OM: Esta tentação é mais forte para os trabalhadores mais pobres?
NM:
 Não é bem assim. Quem vota mesmo na FN é o trabalhador que tem pouco, mas ainda assim tem algo que pode perder. Ele odeia os ricos, porque tem a sensação que eles têm direito a tudo na França. Mas ele também não gosta dos mais pobres, porque acredita que eles se aproveitam das ajudas sociais do Estado sem fazer nada, enquanto ele se mata de trabalho. Eu diria que há um tipo de estrabismo social, tanto para cima quanto para baixo. É nesta camada onde encontramos a maior tentação de voto para a FN.

OM: O mapa dos eleitores da Frente Nacional parece ser mais ou menos o mapa da desigualdade social. Quem são estes precários que viram cada vez mais para a extrema-direita?
NM:
 A população precária é muito heterogênea: encontramos mães solteiras que criam sozinhas dois ou três filhos, aposentados que não conseguem mais pagar as contas com pensões baixas e sem ajuda da família, ou desempregados que já não têm mais direito ao seguro-desemprego. São todas pessoas que dependem muito da ajuda do Estado, e que por isso sempre foram mais atraídos pela esquerda. Em 2012, era clara a rejeição deles em relação ao ex-presidente Nicolas Sarkozy, visto como o presidente dos ricos. Hoje, eles são cada vez atraídos por um discurso xenófobo contra os estrangeiros, inclusive por parte de imigrantes que chegaram na França 40 anos atrás e acham que os “novos estrangeiros” já não respeitam nada. O desespero e a concorrência em relação às ajudas sociais explicam esta tentação.

OM: Durante anos, o voto para a FN foi chamada de “voto de protesto”, mas a maioria dos eleitores escondiam esta preferência. Ainda funciona assim?
NM:
 É cada vez menos um voto de protesto. Hoje, é também uma vontade de tentar outra coisa: já que os governos de esquerda e de direita não deram certo, quem sabe a FN faça melhor. Também, a vergonha que existia em relação a este voto está desaparecendo. Antes, existia uma grande diferença entre o número de pessoas que declaravam votar na FN e as que o faziam, mas já não é mais o caso. Este é o resultado de uma estratégia de normalização do partido por parte de Marine Le Pen. Ainda não é um partido como os outros, já que, segundo as pesquisas, 54% dos franceses o percebem como um perigo para a democracia, mas ela ganhou em visibilidade e em respeitabilidade. Numa cidade como Frejus, no sudeste do país, que tem um prefeito da FN, é bastante natural e até reivindicado se dizer eleitor de extrema-direita.
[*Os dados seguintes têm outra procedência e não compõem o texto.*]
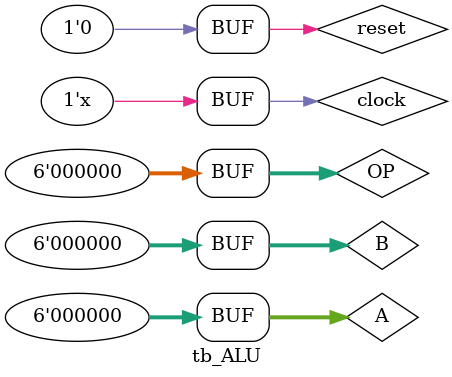
<source format=v>
module tb_ALU;
  reg [5 : 0] A;
  reg [5 : 0] B;
  reg [5 : 0] OP;
  reg reset;
  reg clock;
  wire [5 : 0] LEDs;
  reg [5 : 0] RESULT;

  
  initial begin
    $dumpfile("dump.vcd"); $dumpvars;
    clock = 0;
    reset = 0;
    
    A = 0;
    B = 0;
    OP = 0;
    
    #10
    A = 2;
    B = 3;
    OP = 6'b100000; //ADD
    
    #10
    A = 6;
    B = 5;
    OP = 6'b100010; //SUB
    
    #10
    A = 5;
    B = 5;
    OP = 6'b100100; //AND

    #10
    A = 5;
    B = 2;
    OP = 6'b100101; //OR
    
    #10
    A = 0;
    B = 0;
    OP = 0;
    
    #10
    A = 0;
    B = 0;
    OP = 0;

  end
  
  always #1 clock = ~clock;
   
  ALU instance_ALU(
        .o_led(LEDs), 
        .i_A (A), 
        .i_B (B), 
        .i_OP(OP),
        .reset(reset),
        .clock(clock)
  );
  
   endmodule
</source>
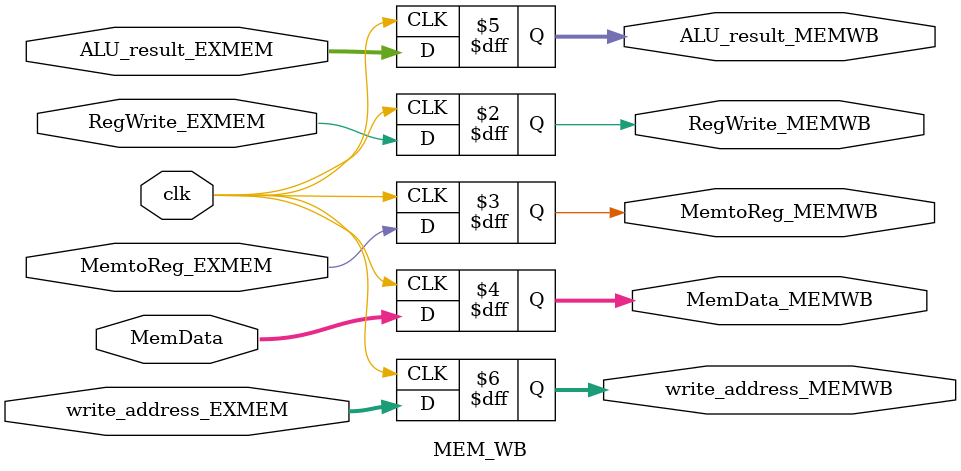
<source format=v>
`timescale 1ns / 1ps


module MEM_WB(
input clk,
input RegWrite_EXMEM,//
input MemtoReg_EXMEM,
input [31:0] MemData,
input [31:0] ALU_result_EXMEM,
input [4:0] write_address_EXMEM,
output reg RegWrite_MEMWB,//
output reg MemtoReg_MEMWB,
output reg [31:0] MemData_MEMWB,
output reg [31:0] ALU_result_MEMWB,
output reg [4:0] write_address_MEMWB
);
always @(posedge clk)
begin
RegWrite_MEMWB <= RegWrite_EXMEM;
MemtoReg_MEMWB <= MemtoReg_EXMEM;
MemData_MEMWB <= MemData;
ALU_result_MEMWB <= ALU_result_EXMEM;
write_address_MEMWB <= write_address_EXMEM;
end
endmodule

</source>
OM: Qual é a margem de progressão da FN hoje?
NM:
 Todos os fatores são favoráveis para a FN. Estamos em um contexto internacional de ansiedade, com a ascensão do Estado Islâmico e do terrorismo. Há a divisão de seus adversários, os escândalos de corrupção, e o fato de que a FN nunca esteve no poder. E finalmente, temos que ressaltar as próprias qualidades de Marine Le Pen. Todas as pesquisas mostram que ela é vista como menos racista e violenta do que o pai dela, e que ela tem um discurso entendido por todos, ao contrário do que falam os políticos tradicionais, vistos como a “turma do paletó e gravata”. Ela se sai bem na mídia, apresentando mensagens claras — ao contrário da direita e da esquerda. Os eleitores acham que ela é “franca”.